There are tradeoffs. Local models may not match the best commercial cloud models on every task. They may require more technical setup. Larger models may require dedicated hardware. Smaller models may be fast and private but less capable. Local systems also need their own governance, security, updates, testing, and lawyer review.

But for some legal workflows, the question is not whether the firm has access to the most powerful model available anywhere in the world. The question is whether the firm can safely use AI on confidential client information without transmitting that information outside the firm.

For those workflows, local-first AI may be the safest design.

Conclusion

Opinion 705 does not require Texas lawyers to avoid AI. It requires them to use AI in a way that protects confidential client information.

That distinction matters. The question is not whether a law firm should use AI. The question is what kind of AI system the firm should permit.

For most firms, the answer should not be a general-purpose chatbot.
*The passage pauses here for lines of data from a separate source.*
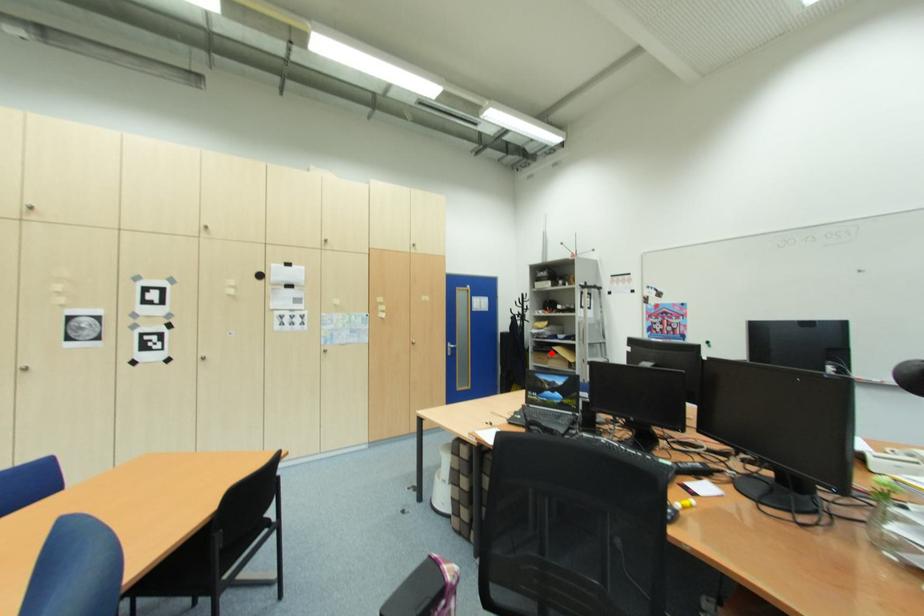
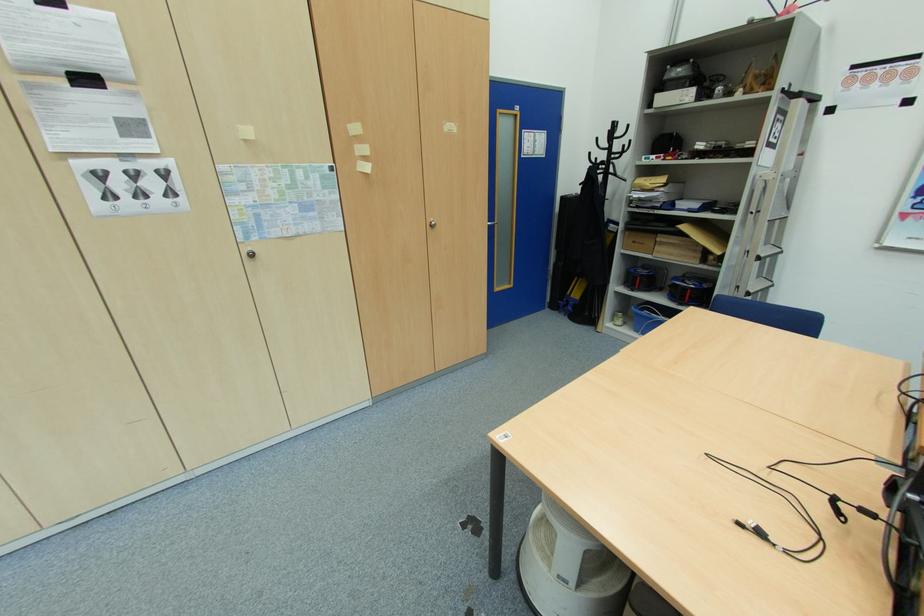
Question: I am providing you with two images of the same scene from different viewpoints. In image1, a red point is highlighted. Considering the same 3D point in image2, which of the following is correct?

Choices:
 (A) It is closer
 (B) It is farther

Answer: (A)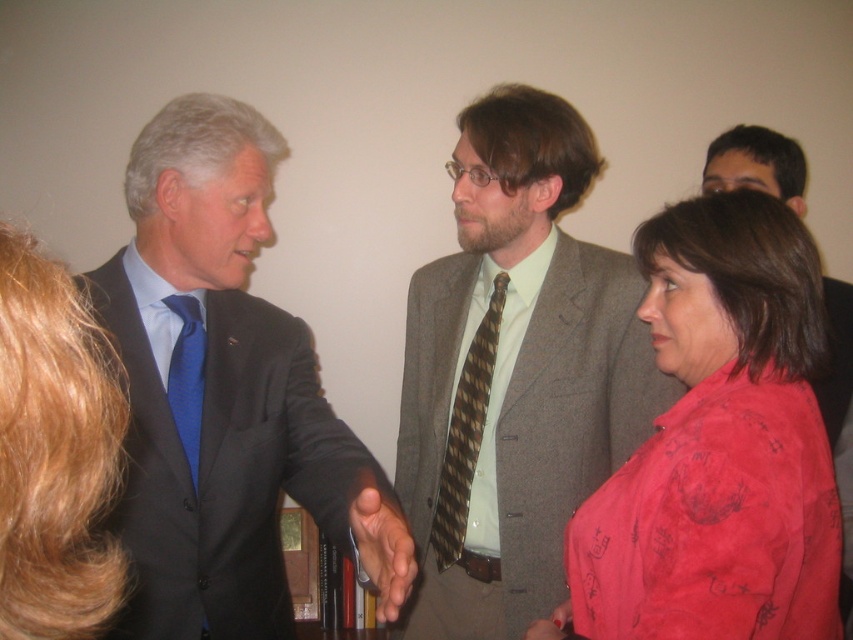
Question: Which of the following is the closest to the observer?

Choices:
 (A) (805, 541)
 (B) (474, 337)
 (C) (390, 515)

Answer: (C)

Question: Observing the image, what is the correct spatial positioning of smooth skin hand at center in reference to blue silk tie at left?

Choices:
 (A) left
 (B) right

Answer: (B)

Question: Which point is closer to the camera?

Choices:
 (A) matte gray suit at right
 (B) gray wool suit at center

Answer: (A)

Question: Can you confirm if matte black suit at center is smaller than blue silk tie at left?

Choices:
 (A) no
 (B) yes

Answer: (A)

Question: In this image, where is matte black suit at center located relative to matte red blouse at center?

Choices:
 (A) right
 (B) left

Answer: (B)

Question: Considering the real-world distances, which object is farthest from the matte gray suit at right?

Choices:
 (A) blue silk tie at left
 (B) gray wool suit at center
 (C) matte black suit at center
 (D) matte red blouse at center

Answer: (A)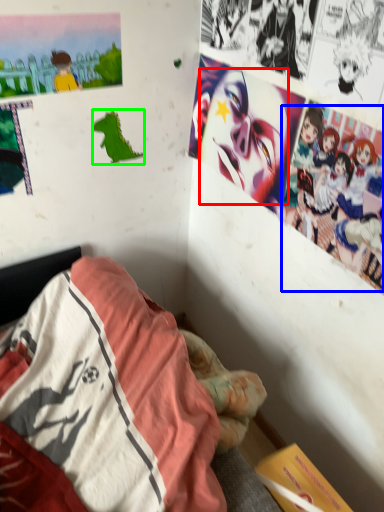
Question: Estimate the real-world distances between objects in this image. Which object is farther from human face (highlighted by a red box), person (highlighted by a blue box) or art (highlighted by a green box)?

Choices:
 (A) person
 (B) art

Answer: (B)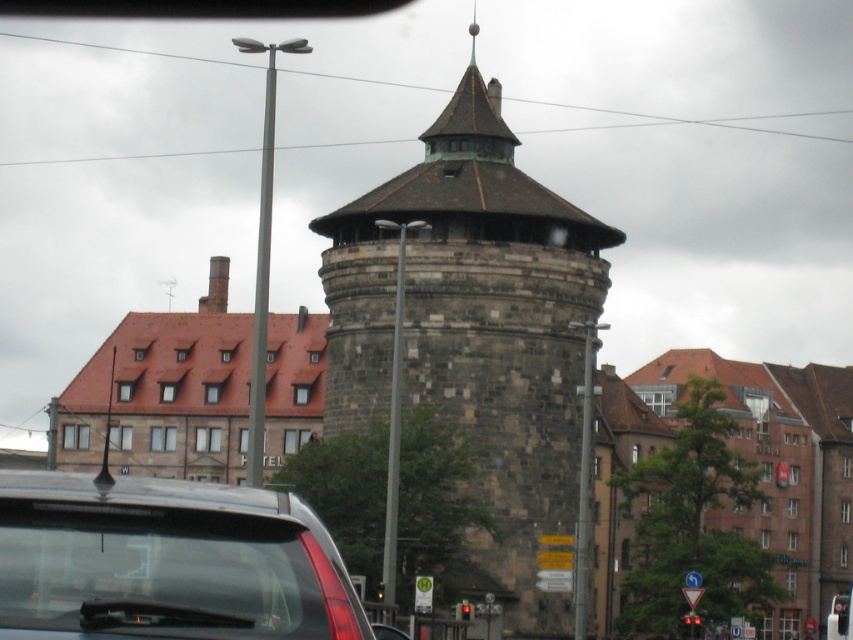
You are sitting in a car and looking out the window. You see two points marked on the road ahead. The first point is at coordinates point (531, 502) and the second is at point (196, 524). Which point is closer to your current position?

Point (196, 524) is closer to your current position because it is in front of point (531, 502), which is behind it.

You are driving a car and want to know if the brown stone tower at center is wider than the transparent glass car at lower left. Based on the scene, can you determine which one is wider?

The brown stone tower at center is wider than the transparent glass car at lower left according to the description.

You are a photographer standing next to the transparent glass car at lower left. You want to capture a photo of the brown stone tower at center. Considering the height difference between them, will the tower completely block the view of the car in your photo?

The brown stone tower at center is taller than the transparent glass car at lower left. Since the tower is taller, it may block part of the car in the photo depending on the angle and distance, but the entire car might still be visible if positioned correctly.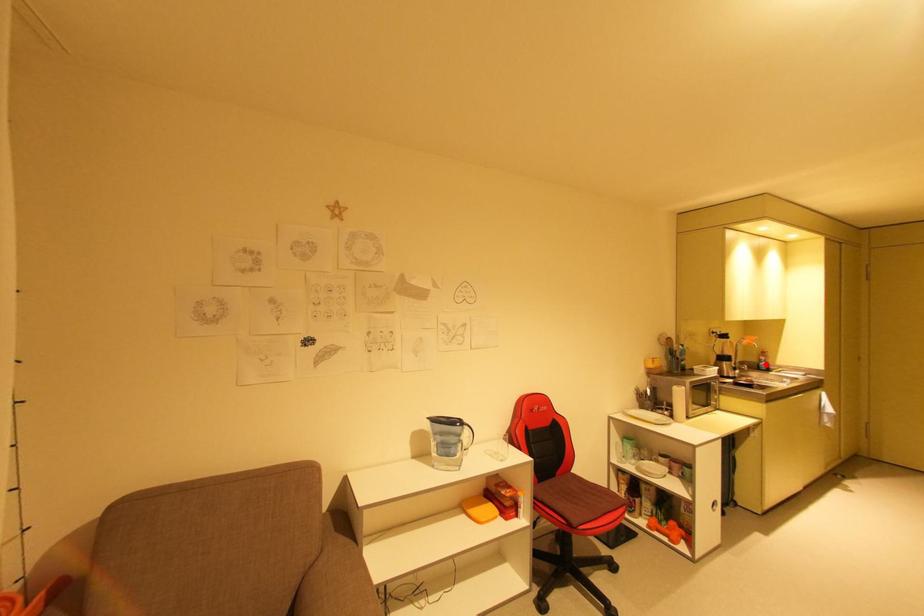
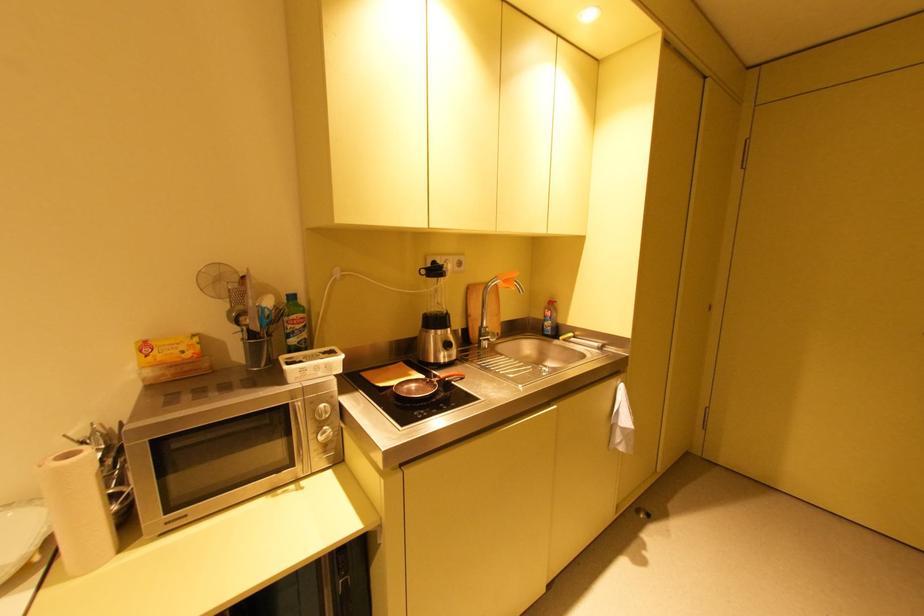
Find the pixel in the second image that matches the highlighted location in the first image.

(551, 323)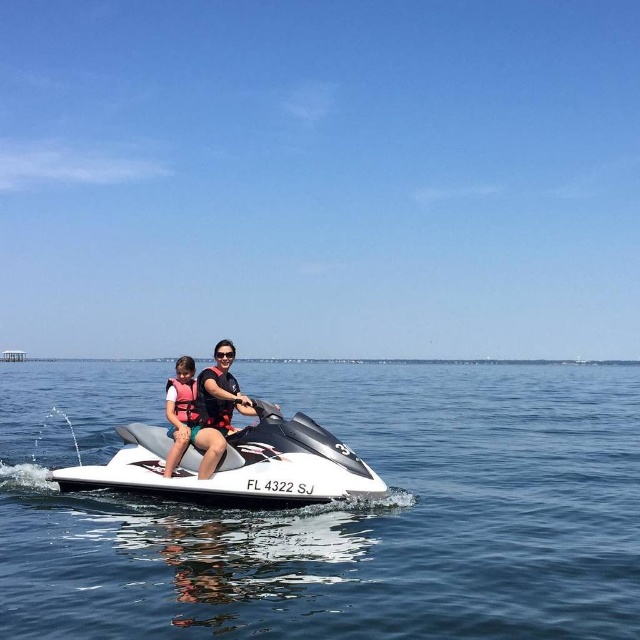
Question: Is white glossy jet ski at center below matte black jet ski at center?

Choices:
 (A) no
 (B) yes

Answer: (B)

Question: Which is nearer to the clear blue water at center?

Choices:
 (A) matte black jet ski at center
 (B) white glossy jet ski at center
 (C) white life vest at center

Answer: (A)

Question: Which of the following is the farthest from the observer?

Choices:
 (A) white glossy jet ski at center
 (B) clear blue water at center
 (C) white life vest at center

Answer: (C)

Question: Is clear blue water at center further to camera compared to matte black jet ski at center?

Choices:
 (A) yes
 (B) no

Answer: (B)

Question: Which point is closer to the camera?

Choices:
 (A) (168, 397)
 (B) (621, 410)

Answer: (A)

Question: Can you confirm if clear blue water at center is positioned above white glossy jet ski at center?

Choices:
 (A) no
 (B) yes

Answer: (A)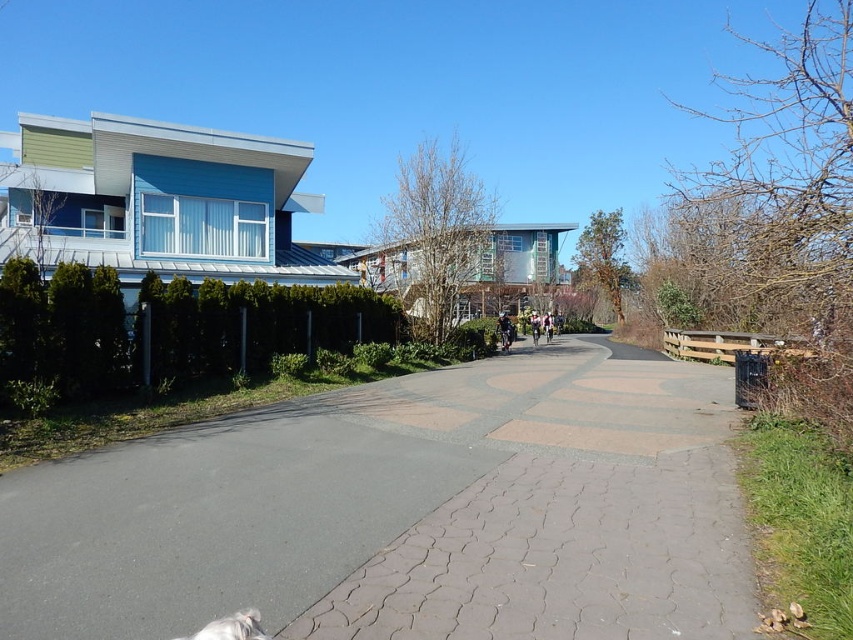
Question: Does white fur dog at lower left appear on the left side of white fabric jacket at center?

Choices:
 (A) no
 (B) yes

Answer: (B)

Question: Observing the image, what is the correct spatial positioning of paved concrete at center in reference to light blue fabric jacket at center?

Choices:
 (A) left
 (B) right

Answer: (A)

Question: Which is nearer to the light blue fabric jacket at center?

Choices:
 (A) white fur dog at lower left
 (B) dark blue jacket at center

Answer: (B)

Question: Which of the following is the closest to the observer?

Choices:
 (A) dark blue jacket at center
 (B) light blue fabric jacket at center
 (C) white fur dog at lower left
 (D) white fabric jacket at center

Answer: (C)

Question: Among these objects, which one is nearest to the camera?

Choices:
 (A) white fur dog at lower left
 (B) dark blue jacket at center

Answer: (A)

Question: Can you confirm if paved concrete at center is positioned above dark blue jacket at center?

Choices:
 (A) no
 (B) yes

Answer: (A)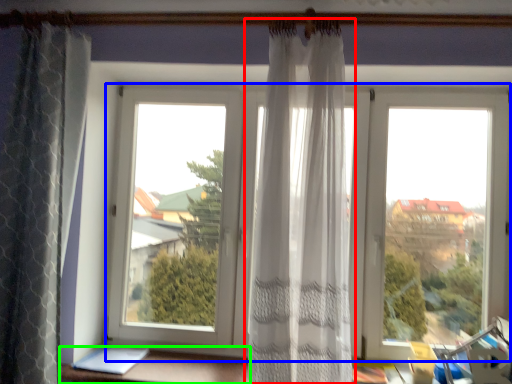
Question: Which is nearer to the curtain (highlighted by a red box)? window (highlighted by a blue box) or furniture (highlighted by a green box).

Choices:
 (A) window
 (B) furniture

Answer: (A)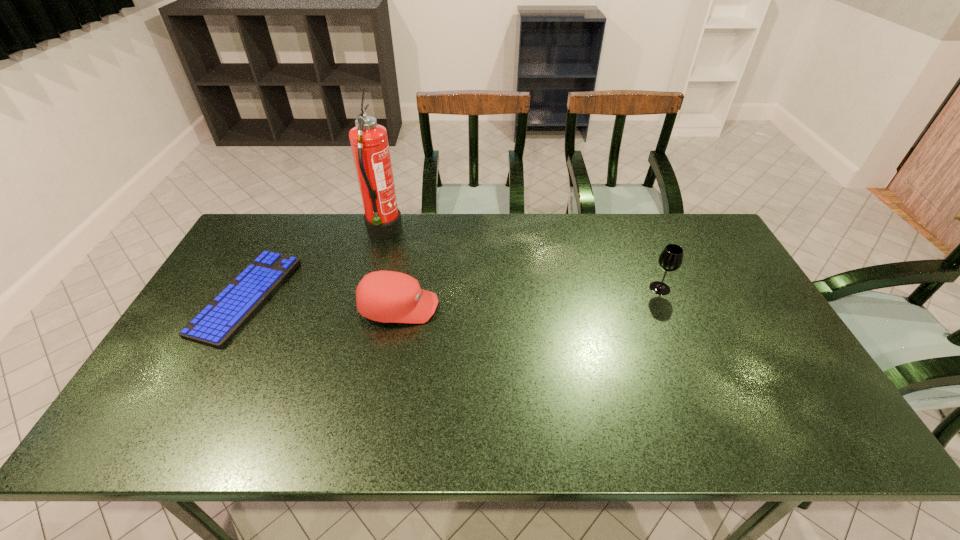
What are the coordinates of `fire extinguisher` in the screenshot? It's located at (369, 142).

Locate an element on the screen. The height and width of the screenshot is (540, 960). the farthest object is located at coordinates (369, 142).

This screenshot has width=960, height=540. I want to click on the rightmost object, so click(x=670, y=259).

Where is `the third shortest object`? The width and height of the screenshot is (960, 540). the third shortest object is located at coordinates (670, 259).

Find the location of a particular element. The image size is (960, 540). cap is located at coordinates (385, 296).

Locate an element on the screen. the shortest object is located at coordinates (217, 323).

This screenshot has width=960, height=540. In order to click on the leftmost object in this screenshot , I will do `click(217, 323)`.

Locate an element on the screen. vacant space located 0.120m on the front-facing side of the farthest object is located at coordinates (437, 233).

Identify the location of free spot located 0.170m on the back of the wineglass. (642, 246).

At what (x,y) coordinates should I click in order to perform the action: click on vacant space located 0.240m on the front-facing side of the cap. Please return your answer as a coordinate pair (x, y). The height and width of the screenshot is (540, 960). Looking at the image, I should click on (523, 307).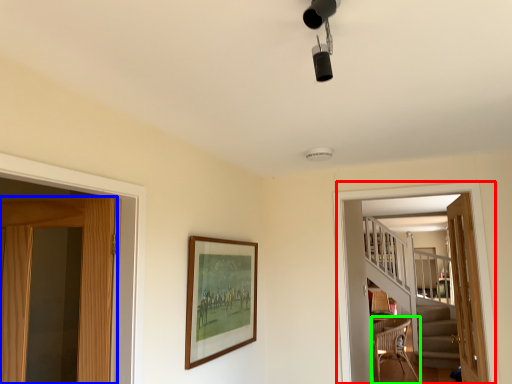
Question: Which object is positioned closest to screen door (highlighted by a red box)? Select from door (highlighted by a blue box) and chair (highlighted by a green box).

Choices:
 (A) door
 (B) chair

Answer: (A)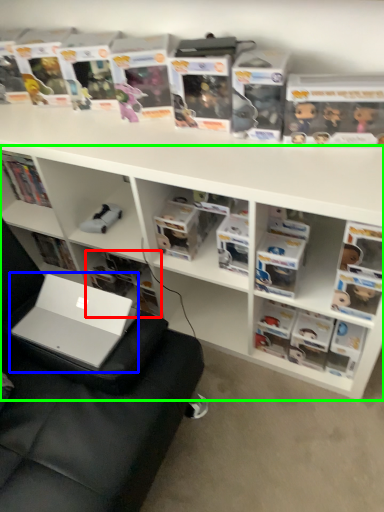
Question: Based on their relative distances, which object is nearer to book (highlighted by a red box)? Choose from laptop (highlighted by a blue box) and bookshelf (highlighted by a green box).

Choices:
 (A) laptop
 (B) bookshelf

Answer: (B)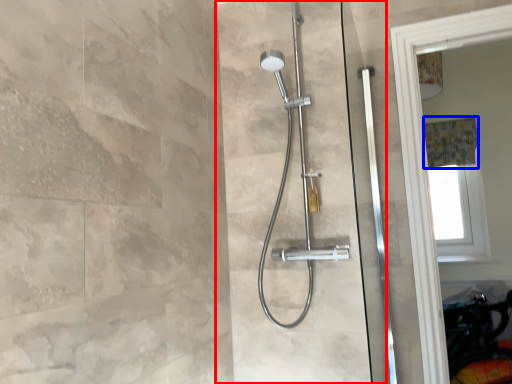
Question: Which point is further to the camera, screen door (highlighted by a red box) or shower curtain (highlighted by a blue box)?

Choices:
 (A) screen door
 (B) shower curtain

Answer: (B)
Lawyers do not merely need a place to paste text and ask questions. They need secure AI workflows for specific legal tasks: document review, contract analysis, discovery preparation, deposition preparation, chronology creation, and drafting.

Private cloud AI is likely to become the practical middle ground for many law firms. A purpose-built application can enforce matter separation, control document access, apply retention rules, and keep the lawyer inside an approved workflow while still using leading commercial models from OpenAI, Anthropic, Google, Microsoft, or AWS.

For more sensitive matters, firms should also consider local-first AI. If confidential client information can remain entirely within the firm’s own environment, the confidentiality analysis becomes simpler. The firm is not merely asking whether an outside vendor has made sufficient promises. It is designing the system so that client information does not need to leave the firm in the first place.

If you take one action this quarter, make it this: find out what AI tools your lawyers and staff are already pasting client information into. Most firms have more unmanaged "shadow AI" use than they think. Set an interim policy, then pilot one purpose-built workflow on a real task. That is the larger point — law firms should not treat AI adoption as buying access to a chatbot. They should treat it as designing secure legal workflows.